BEGIN
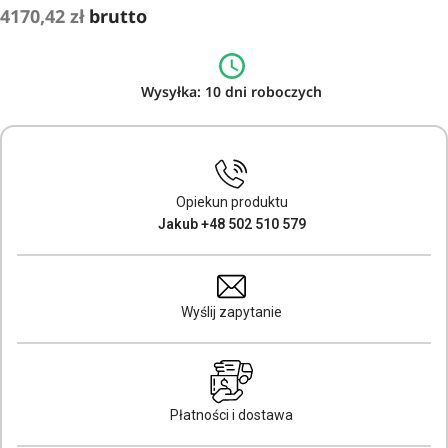
4170,42
zł
brutto
Wysyłka: 10 dni roboczych
Opiekun produktu
Jakub +48 502 510 579
Wyślij zapytanie
Płatności i dostawa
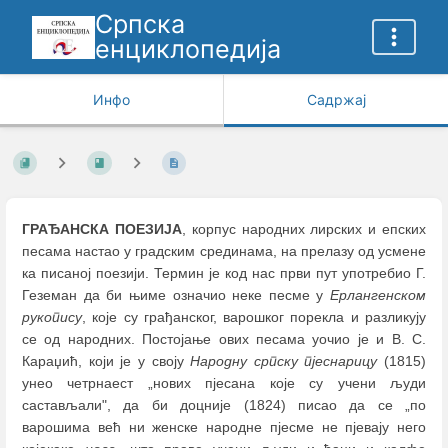
Српска
енциклопедија
Инфо
Садржај
ГРАЂАНСКА ПОЕЗИЈА
, корпус народних лирских и епских
песама настао у градским срединама, на прелазу од усмене
ка писаној поезији. Термин је код нас први пут употребио Г.
Геземан да би њиме означио неке песме у
Ерлангенском
рукопису
, које су грађанског, варошког порекла и разликују
се од народних. Постојање ових песама уочио је и В. С.
Караџић, који је у своју
Народну српску пјеснарицу
(1815)
унео четрнаест „нових пјесана које су учени људи
састављали", да би доцније (1824) писао да се „по
варошима већ ни женске народне пјесме не пјевају него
END
EXERCISE INSTRUCTIONS: Give every line of text from the listing as a single numbered list, one line per item, with blank lines skipped. Leave the pictures out of your answer.

WRITTEN ANSWER:
1. 4170,42
2. zł
3. brutto
4. Wysyłka: 10 dni roboczych
5. Opiekun produktu
6. Jakub +48 502 510 579
7. Wyślij zapytanie
8. Płatności i dostawa
9. Српска
10. енциклопедија
11. Инфо
12. Садржај
13. ГРАЂАНСКА ПОЕЗИЈА
14. , корпус народних лирских и епских
15. песама настао у градским срединама, на прелазу од усмене
16. ка писаној поезији. Термин је код нас први пут употребио Г.
17. Геземан да би њиме означио неке песме у
18. Ерлангенском
19. рукопису
20. , које су грађанског, варошког порекла и разликују
21. се од народних. Постојање ових песама уочио је и В. С.
22. Караџић, који је у своју
23. Народну српску пјеснарицу
24. (1815)
25. унео четрнаест „нових пјесана које су учени људи
26. састављали", да би доцније (1824) писао да се „по
27. варошима већ ни женске народне пјесме не пјевају него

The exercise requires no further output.